### ZIEL DER ÜBUNG
Beantworte die folgenden Fragen anhand des Textes zum Mietminderungsrecht.
1. An welchem Datum ist das Mietrechtsreformgesetz in Kraft getreten?
2. Welche Vorschrift ist an die Stelle des § 539 BGB a.F. getreten?
3. Unter welchen strengeren Voraussetzungen kann der Mieter sein Minderungsrecht nach dem 01.09.2001 noch verloren haben?

Kein Verlust des Mietminderungsrechts

a) Hat ein Wohnungsmieter, dessen Mietvertrag vor dem Inkrafttreten des Mietrechtsreformgesetzes am 01.09.2001 geschlossen worden ist, in entsprechender Anwendung des § 539 BGB a.F. sein Recht zur Minderung der Miete verloren, weil er den Mangel längere Zeit nicht gerügt und die Miete ungekürzt und vorbehaltlos weiter gezahlt hat, so verbleibt es hinsichtlich der bis zum 01.09.2001 fällig gewordenen Mieten bei diesem Rechtsverlust. Die Bestimmungen des Mietrechtsreformgesetzes und der hierzu ergangenen Übergangsvorschriften führen nicht zu einem Wiederaufleben des Minderungsrechts.
 
b) Für nach dem Inkrafttreten des Mietrechtsreformgesetzes fällig gewordene Mieten scheidet eine analoge Anwendung des § 536b BGB, der an die Stelle des § 539 BGB a.F. getreten ist, aus. Insoweit beurteilt sich die Frage, ob und in welchem Umfang ein Mieter wegen eines Mangels der Wohnung die Miete mindern kann, ausschließlich nach § 536c BGB. Dies gilt auch für Mietverträge, die vor dem 01.09.2001 abgeschlossen worden sind.
 
c) Soweit hiernach das Minderungsrecht des Mieters nach dem 01.09.2001 nicht entsprechend der bisherigen Rechtsprechung zur analogen Anwendung des § 539 BGB a.F. erloschen ist, bleibt jedoch zu prüfen, ob der Mieter dieses Recht unter den strengeren Voraussetzungen der Verwirkung (§ 242 BGB) oder des stillschweigenden Verzichts verloren hat.

### GEGEBENES MATERIAL
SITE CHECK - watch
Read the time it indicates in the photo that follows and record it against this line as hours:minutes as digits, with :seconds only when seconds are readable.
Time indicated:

### GELÖSTE AUFGABE
1. Am 01.09.2001.
2. § 536b BGB.
3. Unter den Voraussetzungen der Verwirkung (§ 242 BGB) oder des stillschweigenden Verzichts.